Proszę o wykonanie obserwacji drzewa według instrukcji słownej. Uczniowie mają za zadanie zaobserwować jak najwięcej szczegółów, mając do dyspozycji używane wcześniej przyrządy i wykonać dokumentację. Dzieci obserwują, że drzewo ma szorstką/gładką korę, jest to drzewo liściaste/iglaste. Opisują kształt liści. Długość igieł. Odrysowują liście. Opisują kształt korony. Zwracają uwagę, czy drzewo jest rozłożyste czy strzeliste. Przy pomocy lupy obserwują drobne organizmy na korze drzewa, a przy pomocy lornetki – ptaki w jego gałęziach. Próbują wyczuć zapach liści czy kory. Mierzą przy pomocy taśmy mierniczej obwód drzewa. Zapisują spostrzeżenia w karcie pracy.
Na koniec podsumowujemy zajęcia. Wspólnie zastanawiamy się, jak należy przeprowadzić poprawną obserwację w terenie, jak sporządzić jej dokumentację, wymieniamy sposoby poznawania przyrody, zmysły, zastanawiamy się wspólnie czy można byłoby użyć jeszcze innych przyrządów. Te zajęcia można też oczywiście poprowadzić na terenie przyszkolnym.
Za miastem interdyscyplinarnie
Dobrze jest wybierać się tam, gdzie są oznaczone ścieżki przyrodnicze i skorzystać z pomocy leśników, którzy chętnie angażują się w zadania dydaktyczne. W wielu miastach są tzw. parki leśne z wytyczonymi dróżkami i tablicami informacyjnymi. Należy przed wyjściem opracować regulamin zajęć i zapoznać z nim uczniów i rodziców.
Dłuższe zajęcia terenowe łączą założenia podstawy programowej każdego przedmiotu. Jeśli wyjeżdżam do skanseny, zamku, pałacu, to oprócz zajęć stricte przyrodniczych odbywają się zajęcia z historii czy języka polskiego. Uczniowie stykają się z dziedzictwem kulturowym. Poznają style architektoniczne.
Kiedyś zorganizowałam zajęcia terenowe wspólnie z nauczycielką w-f. Najpierw była część przyrodnicza, a potem sportowa. Wyjście w teren zawsze wiąże się też z realizacją celów wychowawczych: stosowanie się do zasad, dostosowanie zachowania do miejsca, w którym się znajdujemy, praca zespołowa, poszanowanie otoczenia, rozwijanie patriotyzmu, szacunku do przyrody, tradycji.
Temat lekcji: Krajobraz wczoraj i dziś
Ten temat najlepiej zrealizować w skansenie, parku etnograficznym, miejscu, w którym widoczne są dawne i współczesne elementy krajobrazu.

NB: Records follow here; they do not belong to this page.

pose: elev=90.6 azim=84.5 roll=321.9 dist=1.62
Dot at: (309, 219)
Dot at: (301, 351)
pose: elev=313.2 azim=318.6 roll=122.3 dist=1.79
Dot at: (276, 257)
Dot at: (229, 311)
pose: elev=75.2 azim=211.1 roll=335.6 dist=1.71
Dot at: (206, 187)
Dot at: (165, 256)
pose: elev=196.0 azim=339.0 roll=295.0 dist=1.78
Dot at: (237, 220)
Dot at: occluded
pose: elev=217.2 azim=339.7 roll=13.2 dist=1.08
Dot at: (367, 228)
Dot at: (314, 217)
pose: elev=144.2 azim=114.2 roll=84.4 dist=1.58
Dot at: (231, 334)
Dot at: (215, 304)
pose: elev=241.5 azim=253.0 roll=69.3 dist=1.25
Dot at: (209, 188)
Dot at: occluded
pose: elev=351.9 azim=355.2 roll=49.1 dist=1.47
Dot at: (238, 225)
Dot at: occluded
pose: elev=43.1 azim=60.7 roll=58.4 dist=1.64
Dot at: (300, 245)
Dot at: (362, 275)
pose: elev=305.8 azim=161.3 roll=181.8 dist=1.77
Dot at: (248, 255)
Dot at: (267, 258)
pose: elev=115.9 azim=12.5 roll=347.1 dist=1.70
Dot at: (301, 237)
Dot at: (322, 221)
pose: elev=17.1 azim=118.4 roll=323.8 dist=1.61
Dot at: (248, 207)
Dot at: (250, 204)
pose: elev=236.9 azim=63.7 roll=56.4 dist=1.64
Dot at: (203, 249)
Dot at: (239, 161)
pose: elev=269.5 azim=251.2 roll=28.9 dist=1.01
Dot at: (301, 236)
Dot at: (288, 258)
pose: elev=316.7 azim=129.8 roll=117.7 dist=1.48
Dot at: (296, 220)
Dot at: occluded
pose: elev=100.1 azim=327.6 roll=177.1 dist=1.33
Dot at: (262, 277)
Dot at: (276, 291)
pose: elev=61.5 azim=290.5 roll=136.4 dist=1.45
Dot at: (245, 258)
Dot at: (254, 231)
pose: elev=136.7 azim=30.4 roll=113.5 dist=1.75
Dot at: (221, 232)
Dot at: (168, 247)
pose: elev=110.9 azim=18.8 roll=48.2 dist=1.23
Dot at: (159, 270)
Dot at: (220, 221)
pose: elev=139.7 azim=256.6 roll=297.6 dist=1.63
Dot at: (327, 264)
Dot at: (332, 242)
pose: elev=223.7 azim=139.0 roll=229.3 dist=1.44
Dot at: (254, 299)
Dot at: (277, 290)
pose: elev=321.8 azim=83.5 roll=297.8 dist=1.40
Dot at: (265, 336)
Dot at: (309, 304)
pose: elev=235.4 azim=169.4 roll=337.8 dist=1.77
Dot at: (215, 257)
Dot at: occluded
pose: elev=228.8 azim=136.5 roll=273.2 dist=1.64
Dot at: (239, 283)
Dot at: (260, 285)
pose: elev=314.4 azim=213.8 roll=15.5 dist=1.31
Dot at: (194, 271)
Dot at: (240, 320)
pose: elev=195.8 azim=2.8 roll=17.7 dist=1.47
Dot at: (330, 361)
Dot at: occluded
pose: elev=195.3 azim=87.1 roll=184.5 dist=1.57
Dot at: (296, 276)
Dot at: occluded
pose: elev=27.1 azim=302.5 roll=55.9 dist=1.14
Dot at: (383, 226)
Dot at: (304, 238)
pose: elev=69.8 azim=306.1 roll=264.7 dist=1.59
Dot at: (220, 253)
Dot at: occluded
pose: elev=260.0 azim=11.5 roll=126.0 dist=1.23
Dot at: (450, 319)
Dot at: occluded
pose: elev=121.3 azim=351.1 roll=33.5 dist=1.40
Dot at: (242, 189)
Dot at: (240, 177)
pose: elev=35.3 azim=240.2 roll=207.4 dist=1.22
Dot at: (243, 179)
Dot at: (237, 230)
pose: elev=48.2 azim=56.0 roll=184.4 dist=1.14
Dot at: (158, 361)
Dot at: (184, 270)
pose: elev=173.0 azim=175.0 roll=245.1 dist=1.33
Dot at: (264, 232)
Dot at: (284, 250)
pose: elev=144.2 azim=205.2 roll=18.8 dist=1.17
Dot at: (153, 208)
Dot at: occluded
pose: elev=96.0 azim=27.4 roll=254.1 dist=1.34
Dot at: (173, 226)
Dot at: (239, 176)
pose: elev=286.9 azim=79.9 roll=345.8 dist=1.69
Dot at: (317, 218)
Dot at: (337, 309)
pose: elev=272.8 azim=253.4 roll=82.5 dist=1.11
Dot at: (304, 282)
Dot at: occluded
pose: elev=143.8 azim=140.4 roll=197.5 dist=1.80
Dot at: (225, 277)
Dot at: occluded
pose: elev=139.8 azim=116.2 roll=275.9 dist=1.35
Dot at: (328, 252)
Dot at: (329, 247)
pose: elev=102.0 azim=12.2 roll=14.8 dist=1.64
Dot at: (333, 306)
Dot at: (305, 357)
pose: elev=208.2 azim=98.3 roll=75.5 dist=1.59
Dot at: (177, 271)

Zajęcia w parku etnograficznym to lekcje wyjazdowe, więc zajmą cały dzień. Warto wtedy zaproponować współpracę np. historykowi, poloniście, a także nauczycielom innych przedmiotów, tak aby uczniowie jak najwięcej skorzystali z zajęć. Przyrodnicza część będzie poświęcona krajobrazowi, polonista może poćwiczyć opis, części mowy, układanie zdań prostych i złożonych. W parku etnograficznym czy skansenie oprócz starych budowli można obserwować uprawy, ogrody. W części matematycznej można wykonać pomiary i obliczenia w skali. Narysować plan podwórka, ogródka. Jeśli pojedzie z nami anglista, może ćwiczyć słownictwo, nie wspominając o plastyku, z którym możemy pobawić się w malowanie z natury.
W ubiegłym roku szkolnym wybrałam się na zajęcia historyczno-polonistyczno-przyrodnicze. W części muzealnej uczniowie mieli okazję poznać historię miasta od pradziejów do czasów współczesnych, oglądając ekspozycje archeologiczną, a następnie etnograficzną. Poznali wnętrza domostw z ubiegłych wieków – mieszczańskie i chłopskie. Zwiedzili zamek i ekspozycję broni rycerskiej. Poznawali cechy etosu rycerskiego, ale też skrótowo rolę miasta w historii Polski.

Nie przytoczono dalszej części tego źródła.